### Task goal:
For every line in the records below that holds "lines", make a copy.

=== Supplied records ===

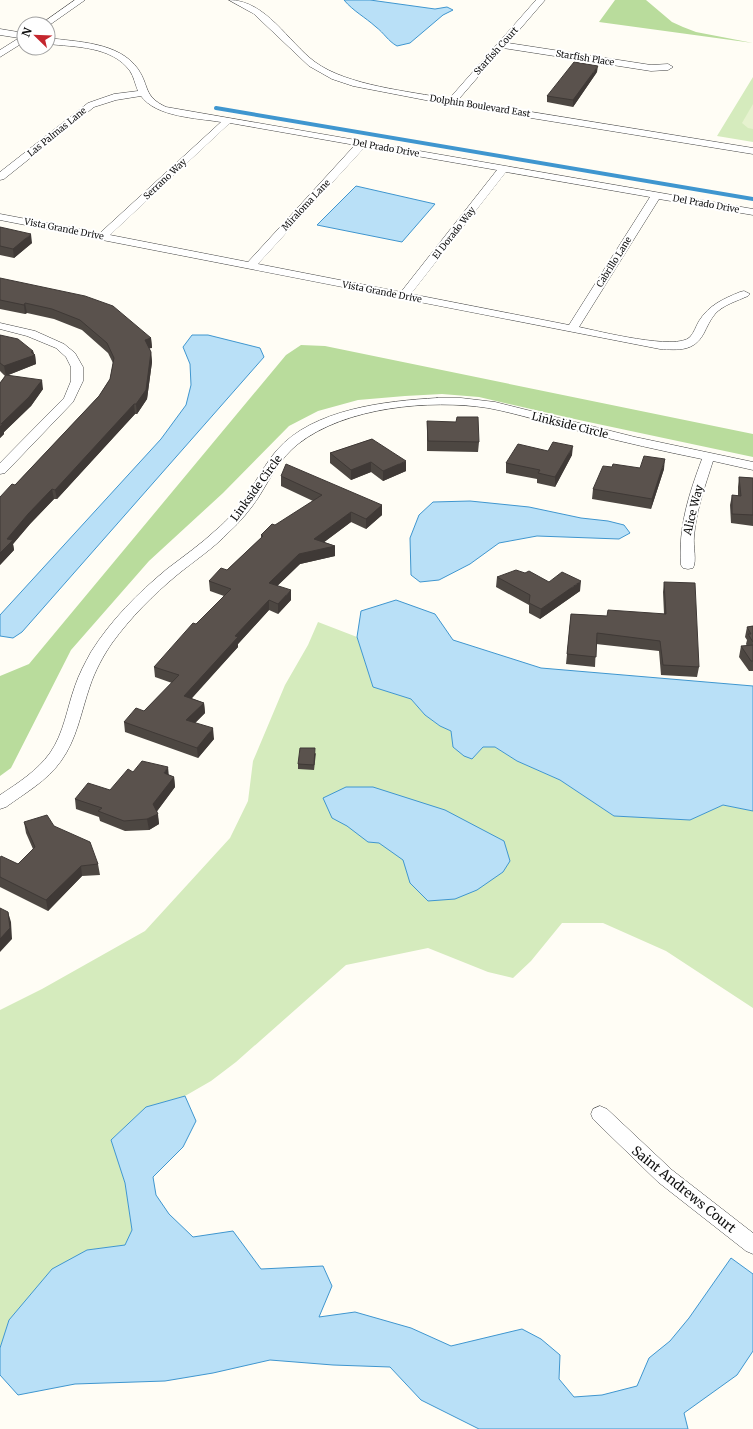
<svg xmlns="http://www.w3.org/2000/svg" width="753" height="1429" viewBox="0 0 753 1429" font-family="Merriweather,serif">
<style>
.green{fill:#d5ebbd}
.forest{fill:#b9dc9c}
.pitch{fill:#e6f2cf}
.water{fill:#b9e0f7;stroke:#3f96cf}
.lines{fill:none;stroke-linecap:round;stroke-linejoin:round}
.stream{stroke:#3f96cf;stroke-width:4}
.street-casing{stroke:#444;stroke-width:1}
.street{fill:#fff;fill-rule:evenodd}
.wall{fill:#4d4742}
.shaded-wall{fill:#3f3936}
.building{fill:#5a524d;stroke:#3f3936}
.labels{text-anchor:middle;stroke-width:4;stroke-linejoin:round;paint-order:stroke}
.far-street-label{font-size:9px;fill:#111;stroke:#fff}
.street-label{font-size:11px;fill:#111;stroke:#fff}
.near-street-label{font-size:13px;fill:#111;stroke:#fff}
</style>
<rect width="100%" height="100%" fill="#fffdf5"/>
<!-- green -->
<path class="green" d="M753,77V142L717,136Z
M318,622L357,637L373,687L411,699L425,715L440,726L451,731L453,747L472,759L483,747H495L517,761L560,780L614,816L690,820L723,805L753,811V1008L666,951L603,923H562L531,961L513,978L488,972L428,948L346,965L236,1062L211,1081L185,1096L146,1107L111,1140L125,1183L132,1230L125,1245L87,1250L9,1320L0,1348V1010L42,989L145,931L230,838L248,801L253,761L285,685L308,645Z"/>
<!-- forest -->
<path class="forest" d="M615,0H646L672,22L683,27L696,32L753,43L599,22Z
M301,345L325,346L753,434V457L579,420L479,397L442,394L405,396L358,400L318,411L289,426L223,493L149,561L71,650L11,768L0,776V676L29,664L286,355Z"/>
<!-- pitch -->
<path class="pitch" d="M753,104V129L748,128L742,123Z"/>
<!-- water -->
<path class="water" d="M344,0H370L435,9L447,7L453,10L443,15L410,43L397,46C388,41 384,33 376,27C365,17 353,11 344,0Z
M356,186L435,204L402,242L317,225Z
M192,335H208L260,348L264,357L22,632L13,638L0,636V615L161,439L186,405L191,385L190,364L183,347Z
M470,501L529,507L581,518L608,521L624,525L630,533L619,539L537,536L499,543L470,564L439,580L420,582L411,575L410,538L419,515L433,502Z
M396,600L435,614L453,640L541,668L753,686V811L723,805L690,820L614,816L560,780L517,761L495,747H483L472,759L464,756L453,747L451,731L440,726L425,715L411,699L373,687L357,637L361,611Z
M346,787H373L445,810L504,841L510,861L503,872L477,890L455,899L428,901L410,883L403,860L379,843L368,842L347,826L332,818L323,798Z
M185,1096L196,1121L183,1147L153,1177L156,1195L169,1214L193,1237L233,1231L261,1269L323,1266L332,1286L319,1317L355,1312L411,1328L451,1346L522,1329L541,1339L560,1355L559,1379L574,1397L602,1395L637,1386L649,1358L670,1341L689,1318L731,1258L753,1274V1351L737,1375L684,1413L688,1429H479L421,1400L390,1367L333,1365L270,1360L213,1373L165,1381L75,1384L18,1395L0,1375V1348L9,1320L52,1269L87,1250L125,1245L132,1230L125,1183L111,1140L146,1107Z"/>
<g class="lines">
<!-- stream -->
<path class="stream" d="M216,108L753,199"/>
<defs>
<path id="street" d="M75,0H85L48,26V24H41Z
M229,0C266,0 288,42 315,62C348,86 409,91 449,99L536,0H545L508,43L651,65L668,64L673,67L668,70L651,71L503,48L458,100L753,148V154L451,105L353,86L332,79L309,66L254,14Z
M0,29L24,33V42L0,57V50L19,38L0,35Z
M48,38C78,42 119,42 138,69C150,87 143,96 166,107L753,209V215L659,199L579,327C598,331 677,351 690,337C694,333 696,326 699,321C709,305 723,299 740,292L744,291L750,294L748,296C737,301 723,305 715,314C710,320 707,327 704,333C694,352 678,350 660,349L0,220V214L100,233L221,122C196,118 156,117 141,96L116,100L94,107L4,179L0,180V172L88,103L114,94L138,91C135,84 134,77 130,71C112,46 75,47 48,44ZM230,123L355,145L248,262L110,235ZM365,147L497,170L401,292L258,264ZM506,172L650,197L569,325L411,294Z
M0,323L35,331L64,344L75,353L83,367V381L73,402L5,473L0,474V463L64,398L71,381V367L66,357L56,348L27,336L0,329Z
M437,398H461L495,402L635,437L753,462V470L713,461C705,486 696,511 694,537C693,546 697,561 693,568L688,569L683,568L681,565C678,527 689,494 702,459C662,451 623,442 583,432C552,425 520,414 488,408C430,399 345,407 298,444C280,458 270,479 258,498C250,510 240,522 229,532C214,548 194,561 177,575C153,595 131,617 112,643C103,656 95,671 90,686C81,712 77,739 61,761C47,781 25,793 6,807L0,809V795C18,783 37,771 50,753C64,733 67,708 75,686C79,674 85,663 91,652C111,620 138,593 167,569C184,556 201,544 216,530C228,520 239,507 247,495C257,480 265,464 277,450C313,409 385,401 437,398Z
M600,1106L607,1109L672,1170L753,1233V1254L746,1251L658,1182L593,1119L591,1114L593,1109Z"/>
</defs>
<!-- street casing -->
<use href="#street" class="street-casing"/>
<!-- street -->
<use href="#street" class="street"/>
</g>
<!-- wall -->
<path class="wall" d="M597,72L573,107L547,102V96Z
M0,227L32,243L14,258L0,255Z
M0,278L151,338L152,348H149L151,352L152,362L147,399L137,414H135L57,499H54L30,524L13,544L14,550L0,565L15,485L99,396L110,379L113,363L108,353L82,330L54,319L27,313L25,314L0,309Z
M0,335L33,351L34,354L35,355L36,364L8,375L43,389L31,406L4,432V434L0,438V383L5,376L0,371Z
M427,421L479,442L478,452L427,451Z
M372,439L406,471L383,481L371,472L351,480L330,463V453Z
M548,451L572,455L555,487L537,483V479L506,473V463Z
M612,467L664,469L651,509L592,499L593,489Z
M281,476L382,505V515L366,529L351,522L324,542L335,546V556L300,564L277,586L291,600L278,614L269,610L238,644V647L191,698L204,703L205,713L195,723L214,739L198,758L125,732L124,722L144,711L172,683L155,677L154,667L224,596L210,591L209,581L227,570L261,538V535L313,501L281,486Z
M739,477L753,478V526L731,523L730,505L732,495L738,496V487Z
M497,577L549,582L580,591L540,619L529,613V605L496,587Z
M664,582L699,667L697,677L661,675L659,651L596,644L595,667L566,664L571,614L607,616L664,614L663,592Z
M753,626V671H749L739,657L741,646H747L746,644L747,640L745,637L747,627Z
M316,753L314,770L298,769V764Z
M133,772L169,775L174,777L175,787L157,811L159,824L149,830L125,831L100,821L99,817L76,809L75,799L110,790Z
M24,822L54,826L98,864L100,875L82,876L48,911L0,887V858L18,864L33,849L26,833Z"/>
<!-- shaded-wall -->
<path class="shaded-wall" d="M598,66L597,72L573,107V100Z
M31,234L32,243L14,258L13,249Z
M25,303L27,313L25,314L24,305Z
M151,338L152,348L146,349L145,340Z
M33,351L34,355H35L36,364L6,376L4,366Z
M151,352L152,362L147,399L137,414L136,404Z
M42,380L43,389L31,406L4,432V434L0,438V427L1,424Z
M134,404L135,414L57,499L55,490Z
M573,446L572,455L555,487V477Z
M665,459L664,469L651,509L652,499Z
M406,461V471L383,481V471Z
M371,462V472L351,480V470Z
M52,489L54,499L30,524L13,544L14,550L0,565V553L7,539L28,514Z
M382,505V515L366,529V519Z
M351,512V522L315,549L314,539Z
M335,546V556L300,564L270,593L269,583L299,554Z
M581,581L580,591L540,619L541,609Z
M291,590V600L278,614V604Z
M269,600V610L238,644V647L185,706L184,696L235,636Z
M204,703L205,713L187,731L186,720Z
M213,728L214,739L198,758L197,748Z
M168,767L169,777L164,773Z
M174,777L175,787L155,814L153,804Z
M158,814L159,824L149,830L147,819Z
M81,866L82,876L48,911L46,900Z
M8,912L11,922L12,939L0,952V939Z"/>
<!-- building -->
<path class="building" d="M574,62L598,66L573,100L547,96Z
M0,227L31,234L13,249L0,246Z
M0,278L85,296L113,306L151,338L145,340L151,352L146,390L136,404H134L55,490L52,489L28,514L7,539L13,540L0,553V497L12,484L15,485L99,396L110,379L114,358L107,343L80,320L52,309L25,303L24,305L0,300Z
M0,335L18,339L33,351L31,352L35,355L4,366L0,363Z
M6,375L42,380L29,397L1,424H3L0,427V383Z
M457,417H478L479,442L428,441L427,421L456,422Z
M372,439L406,461L383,471L371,462L351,470L330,453Z
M553,442L573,446L555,477L538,473L540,470L506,463L518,444L548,451Z
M644,456L665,459L652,499L593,489L603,466L612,467L613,464L640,468Z
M286,464L382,505L366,519L351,512L314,539L335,546L299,554L269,583L291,590L278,604L269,600L235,636L238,637L184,696L204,703L186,720L213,728L197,748L124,722L136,708L144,711L179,675L154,667L193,623L196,624L231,589L209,581L221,568L227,570L263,536L261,535L272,524L275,525L322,495L281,476Z
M739,477L753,478V515L732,514V495L741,496Z
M516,570L525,573L529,571L549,582L562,572L581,581L541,609L529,603L530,595L497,577Z
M664,582L695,583L699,667L663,665L660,641L597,633L596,657L567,654L571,614L607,616L608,610L666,614Z
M753,626V642L748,634H751L747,627Z
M753,645V661H751L741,646Z
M300,748H315L314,765L298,764Z
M142,761L168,767L164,773L174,777L153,804L158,814L147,819L124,821L98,811L102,808L75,799L88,783L110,790L128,769L133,772Z
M47,815L54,826L90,842L98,864L81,866L46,900L0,877V858L1,856L18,864L35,847L24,822Z
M0,908L8,912L10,928L0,939Z"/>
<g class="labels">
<!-- far-street labels -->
<g class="far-street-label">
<text transform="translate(496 51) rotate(-48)" y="3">Starfish Court</text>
<text transform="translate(585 58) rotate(9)" y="3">Starfish Place</text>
<text transform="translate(480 106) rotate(9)" y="3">Dolphin Boulevard East</text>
<text transform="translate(57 132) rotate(-39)" y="3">Las Palmas Lane</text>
<text transform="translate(386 148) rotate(10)" y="3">Del Prado Drive</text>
<text transform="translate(165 179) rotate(-43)" y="3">Serrano Way</text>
<text transform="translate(706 204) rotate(10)" y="3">Del Prado Drive</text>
<text transform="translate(306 205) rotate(-47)" y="3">Miraloma Lane</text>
<text transform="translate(64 229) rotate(11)" y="3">Vista Grande Drive</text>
<text transform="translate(454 233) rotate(-52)" y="3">El Dorado Way</text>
<text transform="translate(614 262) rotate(-58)" y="3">Cabrillo Lane</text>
<text transform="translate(382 292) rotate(11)" y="3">Vista Grande Drive</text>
</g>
<!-- street labels -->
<g class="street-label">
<text transform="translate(570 425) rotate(14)" y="4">Linkside Circle</text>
<text transform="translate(256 488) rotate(-54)" y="4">Linkside Circle</text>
<text transform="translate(693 510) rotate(-76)" y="4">Alice Way</text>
</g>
<!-- near-street labels -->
<g class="near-street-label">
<text transform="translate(684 1189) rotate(39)" y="5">Saint Andrews Court</text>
</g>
</g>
<!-- north arrow -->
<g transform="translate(36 36) rotate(293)"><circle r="19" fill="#ffffff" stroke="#a0a0a0"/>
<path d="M0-3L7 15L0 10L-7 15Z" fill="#c4262e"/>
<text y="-6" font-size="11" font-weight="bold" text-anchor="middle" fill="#111111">N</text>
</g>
</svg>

===

### Exercise result:
.lines{fill:none;stroke-linecap:round;stroke-linejoin:round}
<g class="lines">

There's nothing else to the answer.